- Opening Delimiter -

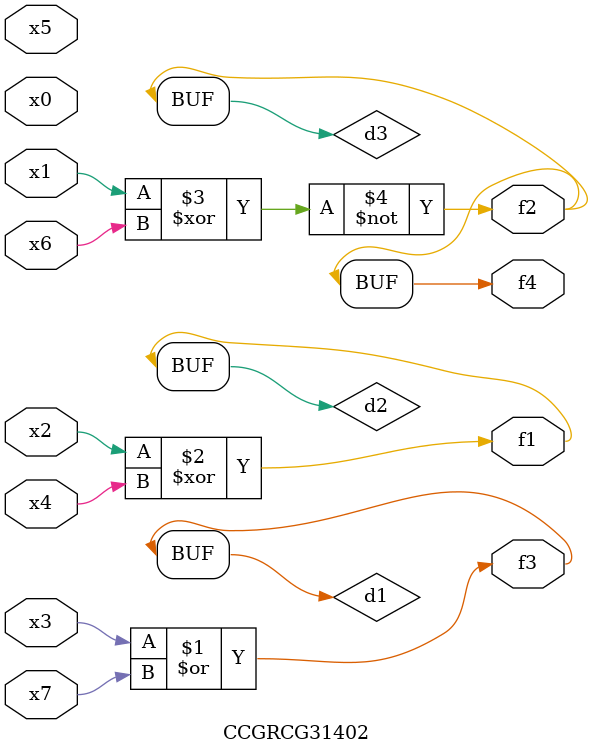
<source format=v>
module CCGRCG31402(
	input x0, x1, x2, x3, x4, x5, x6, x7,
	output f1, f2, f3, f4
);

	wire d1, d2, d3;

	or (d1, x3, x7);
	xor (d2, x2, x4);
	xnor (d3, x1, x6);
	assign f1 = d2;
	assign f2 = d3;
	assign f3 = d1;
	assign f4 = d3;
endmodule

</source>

- Closing Delimiter -
- Opening Delimiter -

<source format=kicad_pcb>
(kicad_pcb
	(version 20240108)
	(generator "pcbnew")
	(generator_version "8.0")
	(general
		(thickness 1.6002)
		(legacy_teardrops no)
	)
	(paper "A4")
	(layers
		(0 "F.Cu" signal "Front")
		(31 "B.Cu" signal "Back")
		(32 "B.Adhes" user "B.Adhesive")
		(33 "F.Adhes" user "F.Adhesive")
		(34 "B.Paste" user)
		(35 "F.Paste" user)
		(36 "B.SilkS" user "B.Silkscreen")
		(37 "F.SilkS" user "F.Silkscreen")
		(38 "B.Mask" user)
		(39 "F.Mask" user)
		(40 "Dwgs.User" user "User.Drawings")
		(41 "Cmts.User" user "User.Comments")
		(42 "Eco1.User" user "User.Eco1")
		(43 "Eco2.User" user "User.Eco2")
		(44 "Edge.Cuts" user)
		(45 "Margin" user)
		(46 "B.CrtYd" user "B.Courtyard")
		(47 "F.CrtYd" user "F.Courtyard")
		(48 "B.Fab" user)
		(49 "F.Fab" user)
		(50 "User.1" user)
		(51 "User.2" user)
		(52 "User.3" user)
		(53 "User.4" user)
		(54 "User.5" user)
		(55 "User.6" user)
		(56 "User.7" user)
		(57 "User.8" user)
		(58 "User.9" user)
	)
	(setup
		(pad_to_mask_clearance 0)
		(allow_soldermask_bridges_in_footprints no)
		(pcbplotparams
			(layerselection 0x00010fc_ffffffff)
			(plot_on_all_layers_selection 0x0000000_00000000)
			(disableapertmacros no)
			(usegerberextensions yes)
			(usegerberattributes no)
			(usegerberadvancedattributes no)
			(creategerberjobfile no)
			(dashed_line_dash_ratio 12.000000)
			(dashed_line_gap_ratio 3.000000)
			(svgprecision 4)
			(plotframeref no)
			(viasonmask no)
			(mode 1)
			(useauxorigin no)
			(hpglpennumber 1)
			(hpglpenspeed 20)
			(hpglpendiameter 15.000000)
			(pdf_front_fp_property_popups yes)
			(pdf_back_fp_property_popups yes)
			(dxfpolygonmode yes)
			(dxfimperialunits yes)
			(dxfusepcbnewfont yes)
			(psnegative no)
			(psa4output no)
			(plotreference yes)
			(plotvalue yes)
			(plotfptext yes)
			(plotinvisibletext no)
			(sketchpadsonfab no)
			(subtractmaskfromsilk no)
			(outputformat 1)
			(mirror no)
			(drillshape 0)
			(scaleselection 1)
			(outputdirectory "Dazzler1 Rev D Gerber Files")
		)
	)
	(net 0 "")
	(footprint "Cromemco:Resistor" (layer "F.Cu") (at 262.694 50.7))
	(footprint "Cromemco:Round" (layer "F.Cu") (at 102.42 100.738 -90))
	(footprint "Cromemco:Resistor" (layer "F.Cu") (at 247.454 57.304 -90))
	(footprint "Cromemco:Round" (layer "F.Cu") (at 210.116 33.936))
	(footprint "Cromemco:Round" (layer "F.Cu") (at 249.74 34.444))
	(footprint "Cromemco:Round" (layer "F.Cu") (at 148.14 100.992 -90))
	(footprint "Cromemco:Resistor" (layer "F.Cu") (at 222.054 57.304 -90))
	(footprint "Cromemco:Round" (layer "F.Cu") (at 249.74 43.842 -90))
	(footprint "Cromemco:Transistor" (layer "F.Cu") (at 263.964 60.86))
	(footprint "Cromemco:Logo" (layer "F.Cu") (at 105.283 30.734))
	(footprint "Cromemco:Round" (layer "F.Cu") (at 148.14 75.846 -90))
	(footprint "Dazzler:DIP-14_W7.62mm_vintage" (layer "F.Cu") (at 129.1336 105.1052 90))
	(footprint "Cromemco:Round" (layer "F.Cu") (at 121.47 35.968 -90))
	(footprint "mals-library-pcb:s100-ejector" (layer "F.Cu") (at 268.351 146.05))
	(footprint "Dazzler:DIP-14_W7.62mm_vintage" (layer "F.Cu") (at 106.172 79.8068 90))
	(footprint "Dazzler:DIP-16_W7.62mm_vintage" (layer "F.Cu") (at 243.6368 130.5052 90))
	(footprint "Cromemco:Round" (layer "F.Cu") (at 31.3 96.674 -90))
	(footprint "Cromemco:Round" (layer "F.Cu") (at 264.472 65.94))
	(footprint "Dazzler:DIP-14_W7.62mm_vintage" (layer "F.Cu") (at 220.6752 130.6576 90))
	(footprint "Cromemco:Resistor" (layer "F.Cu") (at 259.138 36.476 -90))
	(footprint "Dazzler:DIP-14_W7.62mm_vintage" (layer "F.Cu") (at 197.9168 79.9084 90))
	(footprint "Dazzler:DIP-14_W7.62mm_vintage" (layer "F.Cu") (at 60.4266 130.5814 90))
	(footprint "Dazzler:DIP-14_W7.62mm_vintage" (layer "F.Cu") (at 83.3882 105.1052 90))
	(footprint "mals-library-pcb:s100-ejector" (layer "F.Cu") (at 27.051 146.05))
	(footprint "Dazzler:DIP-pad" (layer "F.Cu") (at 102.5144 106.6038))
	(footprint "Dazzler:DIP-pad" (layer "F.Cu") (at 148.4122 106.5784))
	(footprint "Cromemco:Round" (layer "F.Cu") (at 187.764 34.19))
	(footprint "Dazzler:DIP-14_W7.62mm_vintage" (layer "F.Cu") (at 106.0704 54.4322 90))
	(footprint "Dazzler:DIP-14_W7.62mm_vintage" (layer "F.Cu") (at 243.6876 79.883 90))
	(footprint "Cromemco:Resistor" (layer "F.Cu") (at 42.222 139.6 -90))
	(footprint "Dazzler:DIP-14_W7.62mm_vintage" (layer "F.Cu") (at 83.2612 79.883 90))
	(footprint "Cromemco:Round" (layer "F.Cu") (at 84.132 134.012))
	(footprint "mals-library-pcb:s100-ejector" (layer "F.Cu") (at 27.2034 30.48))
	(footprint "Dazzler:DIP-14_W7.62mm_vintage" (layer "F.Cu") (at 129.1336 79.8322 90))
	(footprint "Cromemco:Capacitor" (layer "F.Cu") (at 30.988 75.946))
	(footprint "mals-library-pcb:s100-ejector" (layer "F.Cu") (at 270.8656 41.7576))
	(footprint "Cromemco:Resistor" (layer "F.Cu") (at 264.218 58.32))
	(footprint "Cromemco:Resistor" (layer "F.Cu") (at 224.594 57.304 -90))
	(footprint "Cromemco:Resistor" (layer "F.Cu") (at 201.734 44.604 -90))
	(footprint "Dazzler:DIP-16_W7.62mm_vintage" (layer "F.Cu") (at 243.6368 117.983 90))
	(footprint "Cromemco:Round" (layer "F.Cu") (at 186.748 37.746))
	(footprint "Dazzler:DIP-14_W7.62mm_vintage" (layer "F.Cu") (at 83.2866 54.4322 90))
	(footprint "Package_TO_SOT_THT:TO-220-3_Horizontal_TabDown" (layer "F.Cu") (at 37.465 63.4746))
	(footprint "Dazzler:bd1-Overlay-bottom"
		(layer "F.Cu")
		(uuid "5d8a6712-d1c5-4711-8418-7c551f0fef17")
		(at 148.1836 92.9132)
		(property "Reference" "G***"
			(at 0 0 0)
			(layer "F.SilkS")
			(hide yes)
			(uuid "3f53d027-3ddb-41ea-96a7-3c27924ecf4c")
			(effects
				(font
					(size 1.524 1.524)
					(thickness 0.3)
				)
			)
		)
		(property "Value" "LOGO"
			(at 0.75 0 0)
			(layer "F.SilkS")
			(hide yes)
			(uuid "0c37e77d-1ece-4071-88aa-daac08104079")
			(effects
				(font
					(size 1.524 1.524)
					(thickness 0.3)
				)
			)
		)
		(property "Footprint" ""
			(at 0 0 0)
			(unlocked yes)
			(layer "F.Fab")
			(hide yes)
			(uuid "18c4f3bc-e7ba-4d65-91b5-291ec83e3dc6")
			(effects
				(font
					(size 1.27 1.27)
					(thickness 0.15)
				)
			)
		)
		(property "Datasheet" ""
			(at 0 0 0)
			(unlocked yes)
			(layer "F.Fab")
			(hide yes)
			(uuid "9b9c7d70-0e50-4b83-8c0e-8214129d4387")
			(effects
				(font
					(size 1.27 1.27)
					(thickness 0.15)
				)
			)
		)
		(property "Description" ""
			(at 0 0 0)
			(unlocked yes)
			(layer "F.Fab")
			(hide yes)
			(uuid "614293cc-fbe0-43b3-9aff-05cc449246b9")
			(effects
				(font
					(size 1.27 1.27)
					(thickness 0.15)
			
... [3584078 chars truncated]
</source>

- Closing Delimiter -

** WHAT NEEDS TO BE DONE **
Copy out the range of lines above starting at the line with "<source format=kicad_pcb>" and ending at the line with "(scaleselection 1)", exactly and including both.

** RESULT FOR THIS EXERCISE **
<source format=kicad_pcb>
(kicad_pcb
	(version 20240108)
	(generator "pcbnew")
	(generator_version "8.0")
	(general
		(thickness 1.6002)
		(legacy_teardrops no)
	)
	(paper "A4")
	(layers
		(0 "F.Cu" signal "Front")
		(31 "B.Cu" signal "Back")
		(32 "B.Adhes" user "B.Adhesive")
		(33 "F.Adhes" user "F.Adhesive")
		(34 "B.Paste" user)
		(35 "F.Paste" user)
		(36 "B.SilkS" user "B.Silkscreen")
		(37 "F.SilkS" user "F.Silkscreen")
		(38 "B.Mask" user)
		(39 "F.Mask" user)
		(40 "Dwgs.User" user "User.Drawings")
		(41 "Cmts.User" user "User.Comments")
		(42 "Eco1.User" user "User.Eco1")
		(43 "Eco2.User" user "User.Eco2")
		(44 "Edge.Cuts" user)
		(45 "Margin" user)
		(46 "B.CrtYd" user "B.Courtyard")
		(47 "F.CrtYd" user "F.Courtyard")
		(48 "B.Fab" user)
		(49 "F.Fab" user)
		(50 "User.1" user)
		(51 "User.2" user)
		(52 "User.3" user)
		(53 "User.4" user)
		(54 "User.5" user)
		(55 "User.6" user)
		(56 "User.7" user)
		(57 "User.8" user)
		(58 "User.9" user)
	)
	(setup
		(pad_to_mask_clearance 0)
		(allow_soldermask_bridges_in_footprints no)
		(pcbplotparams
			(layerselection 0x00010fc_ffffffff)
			(plot_on_all_layers_selection 0x0000000_00000000)
			(disableapertmacros no)
			(usegerberextensions yes)
			(usegerberattributes no)
			(usegerberadvancedattributes no)
			(creategerberjobfile no)
			(dashed_line_dash_ratio 12.000000)
			(dashed_line_gap_ratio 3.000000)
			(svgprecision 4)
			(plotframeref no)
			(viasonmask no)
			(mode 1)
			(useauxorigin no)
			(hpglpennumber 1)
			(hpglpenspeed 20)
			(hpglpendiameter 15.000000)
			(pdf_front_fp_property_popups yes)
			(pdf_back_fp_property_popups yes)
			(dxfpolygonmode yes)
			(dxfimperialunits yes)
			(dxfusepcbnewfont yes)
			(psnegative no)
			(psa4output no)
			(plotreference yes)
			(plotvalue yes)
			(plotfptext yes)
			(plotinvisibletext no)
			(sketchpadsonfab no)
			(subtractmaskfromsilk no)
			(outputformat 1)
			(mirror no)
			(drillshape 0)
			(scaleselection 1)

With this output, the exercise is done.